Megan McArdle has an article on Bloomberg titled, Why It’s So Hard to Kill Keynesianism. And in spite of its arguments from a rather diverse crew of supposedly anti-Keynesian economists, it’s straightforward why Keynesian theory continues to lurch forward.
- It is taught in virtually every introductory economics textbook in the world.
- No economist would even consider giving up on aggregate demand as the driver of economic activity. So we have John Cochrane quoted as saying:
“Since about 1980, if you send a paper with this model to any half respectable journal, they will reject it instantly.”
I don’t know what “this model” consists of, but if he is saying that employing aggregate demand is instant death for any article, I would have my doubts. But it’s not the articles supporting Keynes that interest me. Where are the ones that point out that Keynesian theory and policy are nonsense? Articles along those lines would be a radical departure but where are they? And let me add, as a personal experience, that it is not all that easy to get them published if you write them.
But then, what would be the exact point of these articles so far as policy is concerned? As McArdle says:
“New Keynesian models do predict stimulative effects from government spending. But they do so through a completely different channel from the old Keynesian models that are still popular with most of the public intellectuals who support stimulus.”

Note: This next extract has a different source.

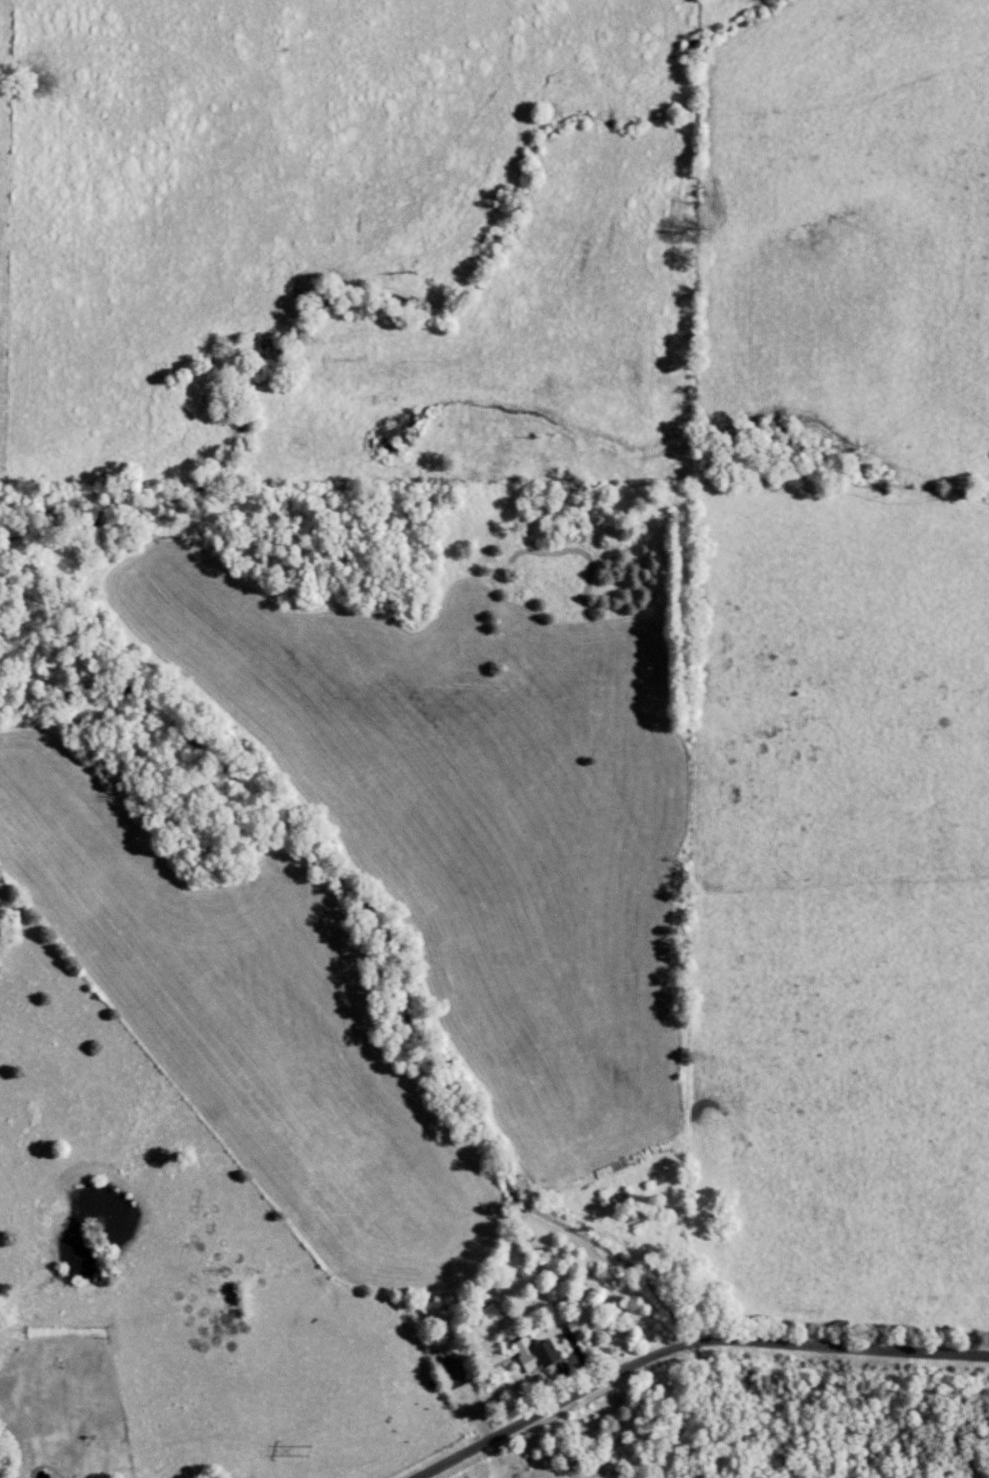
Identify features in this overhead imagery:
road: (690, 1341)
building: (540, 1353)
building: (460, 1370)
power tower: (308, 1453)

No one at the political level, trying to work out what to do as recession comes crashing through the wall, was going to be interested in “the channels” that cause a stimulus to work. They just want an answer, and if the answer is a stimulus then off they go. And off they did go. They have now spent in haste and are repenting in leisure, but it was some variant version of Keynesian theory that drove them to take the actions that they took. But where are the post mortems on what went wrong? Plenty on what caused the Global Financial Crisis. Almost nothing on why the stimulus that followed has been such a disaster.
And for McArdle to say that Keynesian theory represents “an economic model with zero percent mindshare among professional macroeconomists” just cannot be true. The reality is that economists know virtually nothing else. I have scoured the article for the alternative theory the people she spoke to have in mind and can find nothing. The most you hear is that we should abandon macro and leave everything to micro, which is as nonsensical an idea as the Keynesian theory it would replace. I would merely point out that The Wealth of Nations was entirely macro, classical macro. That is where the action is and the answers begin. Economic theory around 1916, say, would be something like the high point and a good place to start over from.
McArdle does, however, go into “supply side economics” but restricts it to the notion of tax cuts. She unfortunately goes nowhere near the underlying theory or discusses any of the wider implications. And there is nothing on the absolute necessity found within supply-side theory which explicitly requires starting over from classical presuppositions and a return to Say’s Law.
And while the efficient market hypothesis is fine as far as it goes, what it does not do and cannot do is rule out recessions. In my view, there is nothing in the EMH that is not fully discussed in classical business cycle theory (and who amongst the entire history-deprived economics profession could tell me whether I am right or wrong on this). Just because you believe that information gets fully used as soon as it is available is no reason to think recessions cannot happen. There are the known unknowns and the unknown unknowns that will get you every time. Even the known knowns can sometimes put an economy into recession. No one can prepare for everything.
The Keynesian walking dead are those who uses aggregate demand to explain how an economy works. If that’s not 100% of the profession, it’s near enough.
*My thanks to I.D. for bringing this article to my attention.